## Supplied text:
━━━━━━━━

Harish Krishnaram Dave (Gujarati: હરીશ કૃષ્ણારામ દવે), better known by his pen name Harish Meenashru (Gujarati: હરીશ મીનાશ્રુ), is a Gujarati language poet and translator from Gujarat, India. He is best known as a postmodern poet in Gujarati literature. Some of his significant works include Dhribaangsundar Eni Pere Dolya (1988), Suno Bhai Sadho (1999), Tandul (1999), Parjanyasukta (1999), and Banaras Diary (2016). His poems have been translated in Hindi, Marathi, Malayalam, Kannada, German, and English. He received a Kalapi Award (2010), Vali Gujarati Gazal Award (2012), and Narsinh Mehta Award (2014). He received the 2020 Sahitya Akademi Award for his poetry collection Banaras Diary (2016).

Life 
Meenashru was born on 3 January 1953 in Anand, Gujarat, India. He studied at Dadabhai Navroji (DN) High School, Anand, from 1962 to 1969. He earned a B. Sc. in Chemistry from V. P. Science College, Vallabh Vidhyanagar from 1969 to 1970, and M. B. at Patel Science College, Anand, from 1970 to 1973. He received a M. Sc. from the Department of Chemistry of the Sardar Patel University in 1975.

Meenashru started his career recruited by the Bank of Baroda in March 1977. He headed a few branches of this bank and retired voluntarily in March 2001 as a senior manager of Amul Dairy Road branch, Anand.

He married Geeta Dave on 30 May 1977. Their son, Tirath, was born in 1979. He lives in Bakrol village, Anand.

━━━━━━━━

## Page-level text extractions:
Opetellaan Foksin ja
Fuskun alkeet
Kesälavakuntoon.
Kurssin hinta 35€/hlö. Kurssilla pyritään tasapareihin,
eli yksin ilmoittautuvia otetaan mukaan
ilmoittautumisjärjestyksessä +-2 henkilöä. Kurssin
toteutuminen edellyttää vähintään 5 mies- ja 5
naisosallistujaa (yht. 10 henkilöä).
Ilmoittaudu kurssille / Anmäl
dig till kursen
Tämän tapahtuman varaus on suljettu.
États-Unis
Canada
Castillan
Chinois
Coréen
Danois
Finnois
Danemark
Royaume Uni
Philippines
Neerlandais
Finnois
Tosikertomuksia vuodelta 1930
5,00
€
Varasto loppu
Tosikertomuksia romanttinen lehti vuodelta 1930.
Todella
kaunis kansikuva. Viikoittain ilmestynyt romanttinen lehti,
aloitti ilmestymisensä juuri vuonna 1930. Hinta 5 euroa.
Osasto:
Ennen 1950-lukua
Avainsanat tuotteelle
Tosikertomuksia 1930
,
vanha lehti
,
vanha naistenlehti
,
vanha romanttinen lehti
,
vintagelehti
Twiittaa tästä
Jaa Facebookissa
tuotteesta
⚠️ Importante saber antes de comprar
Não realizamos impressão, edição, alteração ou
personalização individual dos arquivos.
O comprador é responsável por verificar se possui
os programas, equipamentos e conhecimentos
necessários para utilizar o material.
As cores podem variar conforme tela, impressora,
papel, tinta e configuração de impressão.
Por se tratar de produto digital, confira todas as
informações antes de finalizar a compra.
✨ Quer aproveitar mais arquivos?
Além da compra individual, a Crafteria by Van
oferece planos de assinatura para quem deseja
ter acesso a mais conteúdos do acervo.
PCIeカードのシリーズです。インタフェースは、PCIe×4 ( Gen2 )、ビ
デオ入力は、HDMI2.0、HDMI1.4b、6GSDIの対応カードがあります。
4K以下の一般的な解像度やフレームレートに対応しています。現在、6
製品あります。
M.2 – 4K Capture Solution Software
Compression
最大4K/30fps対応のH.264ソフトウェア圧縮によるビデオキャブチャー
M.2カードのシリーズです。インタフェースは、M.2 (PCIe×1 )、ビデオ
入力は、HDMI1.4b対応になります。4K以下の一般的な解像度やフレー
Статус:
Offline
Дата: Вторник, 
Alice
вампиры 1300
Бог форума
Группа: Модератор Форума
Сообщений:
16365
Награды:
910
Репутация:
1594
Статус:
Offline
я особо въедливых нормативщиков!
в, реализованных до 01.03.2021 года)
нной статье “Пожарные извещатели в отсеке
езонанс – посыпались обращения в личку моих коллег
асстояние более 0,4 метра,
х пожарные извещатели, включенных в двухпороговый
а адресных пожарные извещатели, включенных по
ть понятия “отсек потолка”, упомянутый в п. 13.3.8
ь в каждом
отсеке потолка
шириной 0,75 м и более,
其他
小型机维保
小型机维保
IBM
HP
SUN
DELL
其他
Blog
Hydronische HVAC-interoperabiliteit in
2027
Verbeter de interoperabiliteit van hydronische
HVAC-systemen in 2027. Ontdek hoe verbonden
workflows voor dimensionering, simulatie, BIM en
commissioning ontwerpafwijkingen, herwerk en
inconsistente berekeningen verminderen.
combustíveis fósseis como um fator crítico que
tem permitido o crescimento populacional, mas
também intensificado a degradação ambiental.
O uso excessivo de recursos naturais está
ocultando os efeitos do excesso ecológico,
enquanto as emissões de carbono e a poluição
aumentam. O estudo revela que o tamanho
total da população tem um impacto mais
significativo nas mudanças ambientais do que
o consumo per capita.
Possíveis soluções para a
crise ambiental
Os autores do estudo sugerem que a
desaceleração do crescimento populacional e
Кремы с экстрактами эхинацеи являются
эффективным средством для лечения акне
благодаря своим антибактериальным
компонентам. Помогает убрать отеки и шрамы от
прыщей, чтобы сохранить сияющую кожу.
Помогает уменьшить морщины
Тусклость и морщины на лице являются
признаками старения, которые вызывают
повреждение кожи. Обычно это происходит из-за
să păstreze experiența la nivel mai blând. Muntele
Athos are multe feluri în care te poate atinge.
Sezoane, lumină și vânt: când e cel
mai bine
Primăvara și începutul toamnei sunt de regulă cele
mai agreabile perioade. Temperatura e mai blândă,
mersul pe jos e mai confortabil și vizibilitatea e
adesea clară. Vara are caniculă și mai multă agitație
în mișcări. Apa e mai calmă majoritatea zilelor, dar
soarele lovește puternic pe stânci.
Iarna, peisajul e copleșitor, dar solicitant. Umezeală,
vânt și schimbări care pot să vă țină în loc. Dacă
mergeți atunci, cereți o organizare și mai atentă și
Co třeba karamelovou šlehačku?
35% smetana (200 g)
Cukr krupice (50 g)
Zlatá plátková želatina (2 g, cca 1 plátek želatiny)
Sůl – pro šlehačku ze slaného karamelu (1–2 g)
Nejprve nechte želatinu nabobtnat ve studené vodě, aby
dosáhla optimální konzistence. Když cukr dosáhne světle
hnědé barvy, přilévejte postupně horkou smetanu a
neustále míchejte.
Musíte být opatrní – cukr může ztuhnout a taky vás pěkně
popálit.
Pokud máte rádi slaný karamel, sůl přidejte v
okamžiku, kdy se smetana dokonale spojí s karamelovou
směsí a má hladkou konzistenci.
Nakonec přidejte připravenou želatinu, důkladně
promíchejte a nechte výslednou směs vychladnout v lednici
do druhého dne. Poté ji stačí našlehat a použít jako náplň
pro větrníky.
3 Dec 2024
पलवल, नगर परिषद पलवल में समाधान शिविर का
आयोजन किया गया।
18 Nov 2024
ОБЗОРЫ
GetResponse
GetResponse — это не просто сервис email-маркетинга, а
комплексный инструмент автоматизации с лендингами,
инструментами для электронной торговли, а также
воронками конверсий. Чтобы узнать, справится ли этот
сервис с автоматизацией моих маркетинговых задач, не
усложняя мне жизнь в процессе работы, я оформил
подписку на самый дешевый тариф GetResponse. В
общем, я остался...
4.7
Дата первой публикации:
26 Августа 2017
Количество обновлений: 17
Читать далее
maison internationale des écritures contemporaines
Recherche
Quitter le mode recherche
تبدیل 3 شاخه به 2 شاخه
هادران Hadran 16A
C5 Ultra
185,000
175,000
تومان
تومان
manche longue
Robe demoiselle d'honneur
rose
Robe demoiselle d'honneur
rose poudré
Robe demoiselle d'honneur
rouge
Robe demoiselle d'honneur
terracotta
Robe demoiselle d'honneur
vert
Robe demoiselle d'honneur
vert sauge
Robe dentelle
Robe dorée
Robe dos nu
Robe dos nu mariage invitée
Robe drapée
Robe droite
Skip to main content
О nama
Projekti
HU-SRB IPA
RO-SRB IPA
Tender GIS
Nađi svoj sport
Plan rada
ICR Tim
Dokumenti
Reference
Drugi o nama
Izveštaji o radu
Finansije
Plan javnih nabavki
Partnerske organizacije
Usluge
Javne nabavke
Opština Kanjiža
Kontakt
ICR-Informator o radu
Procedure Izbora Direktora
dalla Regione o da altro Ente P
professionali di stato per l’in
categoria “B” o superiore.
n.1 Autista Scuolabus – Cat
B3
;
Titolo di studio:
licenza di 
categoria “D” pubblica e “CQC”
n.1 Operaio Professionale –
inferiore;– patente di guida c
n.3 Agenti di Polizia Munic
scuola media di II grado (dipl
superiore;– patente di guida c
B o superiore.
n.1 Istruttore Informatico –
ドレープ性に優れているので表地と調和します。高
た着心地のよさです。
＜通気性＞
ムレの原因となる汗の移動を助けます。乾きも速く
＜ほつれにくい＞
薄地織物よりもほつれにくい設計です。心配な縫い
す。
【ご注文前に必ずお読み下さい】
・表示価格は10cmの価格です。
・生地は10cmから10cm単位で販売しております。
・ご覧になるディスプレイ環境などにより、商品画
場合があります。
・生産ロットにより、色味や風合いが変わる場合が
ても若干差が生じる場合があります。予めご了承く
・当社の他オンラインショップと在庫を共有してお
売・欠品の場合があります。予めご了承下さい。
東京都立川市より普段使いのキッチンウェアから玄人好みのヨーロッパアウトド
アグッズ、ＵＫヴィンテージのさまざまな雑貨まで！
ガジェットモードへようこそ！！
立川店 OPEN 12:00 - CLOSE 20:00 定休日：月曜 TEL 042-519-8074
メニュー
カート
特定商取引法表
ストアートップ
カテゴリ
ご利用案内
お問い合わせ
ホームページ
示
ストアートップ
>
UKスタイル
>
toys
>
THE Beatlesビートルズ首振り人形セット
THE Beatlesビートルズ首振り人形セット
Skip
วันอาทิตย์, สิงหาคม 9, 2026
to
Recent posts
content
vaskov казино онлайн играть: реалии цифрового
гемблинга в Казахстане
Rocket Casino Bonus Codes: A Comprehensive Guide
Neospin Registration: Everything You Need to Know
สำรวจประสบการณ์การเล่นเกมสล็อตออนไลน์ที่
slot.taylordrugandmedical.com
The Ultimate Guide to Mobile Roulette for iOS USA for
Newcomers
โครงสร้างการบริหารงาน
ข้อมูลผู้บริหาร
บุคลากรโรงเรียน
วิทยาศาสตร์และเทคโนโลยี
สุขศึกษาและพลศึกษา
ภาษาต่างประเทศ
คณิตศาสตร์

━━━━━━━━

## Assigned task A:
In the biography of Harish Meenashru, which bank recruited him in March 1977?
## Assigned task B:
Write the next part of the Harish Meenashru biography, following on from its final sentence.

## Exercise output A:
The Bank of Baroda.

## Exercise output B:
Works 
Meenashru wrote his first poem in fifth standard. In 1974, his poem, Chadiyanu Dukaalgeet, was first published in Nootan Shikshan, a magazine edited by Gunvant Shah.

Dhribaangsundar Eni Pere Dolya, his first anthology of poems, was published in 1988, followed by Tambul (1999), Tandul (1999), Parjanyasukta (1999), Suno Bhai Sadho (1999), Pad Pranjali (2004), Pankhipadarath (2011), Shabadman Jinkun Khas Khabaran Padi, (2011), and Banaras Diary (2016).

Nakhasikh (1977), a compilation of selected modern Gujarati ghazals, and Shesh-Vishesh (1984) are two of his compilations. Some of his poems have been edited and translated into English by Piyush Joshi as A Tree with a Thousand Wings (2008).

He has also translated world poetry. He has translated into Gujarati the poems of eighth-century Chinese poet Wang Wei and Nicaraguan poet Pablo Antonio Cuadra. Some of the translated poems are published as Deshatan (Translations of World Poetry) and Hampinā Khadako (2014; translation of poetry of Kannada poet, Chandrashekhara Kambara).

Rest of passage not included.